Since Ford launched his quasi-campaign in early January, she has nailed down coveted endorsements from Democratic county committees in the Bronx and Manhattan, as well as leaders like City Council Speaker Christine Quinn and former mayoral contender Bill Thompson.
She successfully cornered President Obama on 9/11 health issues, and her push for a Senate hearing on the military's "Don't Ask, Don't Tell" policy has won her accolades among gays and their allies.
At the same time, she has put up her dukes - hitting back at Ford every time he jabs, and in the process undercutting her image as a political weakling.
None of this would have happened, or at least gained this much attention, if Ford hadn't made the race a contest.
"There has been a spotlight on the race, and she is coming off as tougher than expected," said consultant George Arzt. "So from that perspective it is good for her."
It remains unclear whether Ford, a vice chairman at Merrill Lynch, will get into the race or not; he has said he expects to make a decision within the next week or so.
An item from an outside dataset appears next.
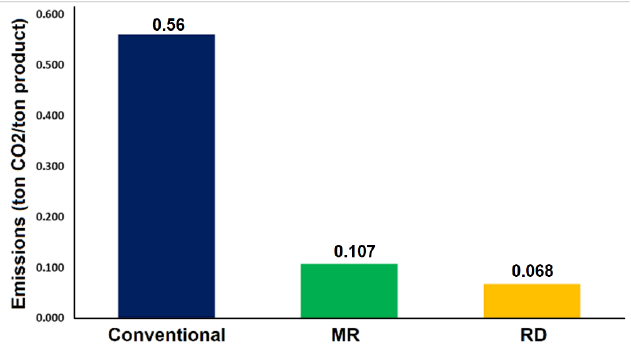
Figure 18. CO 2 emissions per product for the three processes.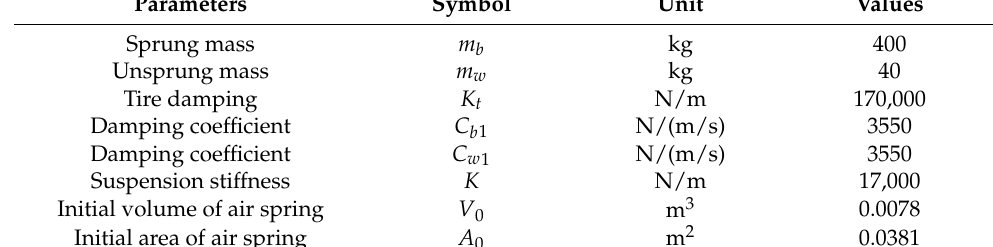
Table 3. Model parameters of two-degree-of-freedom quarter vehicle passive air suspension system.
But no matter what he decides, some say Gillibrand has already come out ahead.
"If she faced a challenge from Steve Israel or Carolyn Maloney or Scott Stringer," Sherrill said, referring to veteran New York pols dissuaded from running, "they may well be having her for breakfast."
But Gillibrand drew Ford, who has made defending Wall Street banks from further taxation a big campaign theme - a curious pitch to liberal Democratic primary voters.
Cracked Sherrill: "He might as well come out in support of landlords."